Leaving the images behind, copy every line of the records exactly.
** Data shown follows **
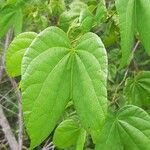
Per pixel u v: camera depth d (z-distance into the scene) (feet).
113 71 1.64
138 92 1.05
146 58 2.73
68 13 0.96
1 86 2.80
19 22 1.24
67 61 0.64
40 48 0.63
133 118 0.76
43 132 0.62
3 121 2.05
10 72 0.80
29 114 0.61
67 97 0.64
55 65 0.63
** End of Data shown **
**Solution to the exercise**
Per pixel u v: camera depth d (z-distance into the scene) (feet).
113 71 1.64
138 92 1.05
146 58 2.73
68 13 0.96
1 86 2.80
19 22 1.24
67 61 0.64
40 48 0.63
133 118 0.76
43 132 0.62
3 121 2.05
10 72 0.80
29 114 0.61
67 97 0.64
55 65 0.63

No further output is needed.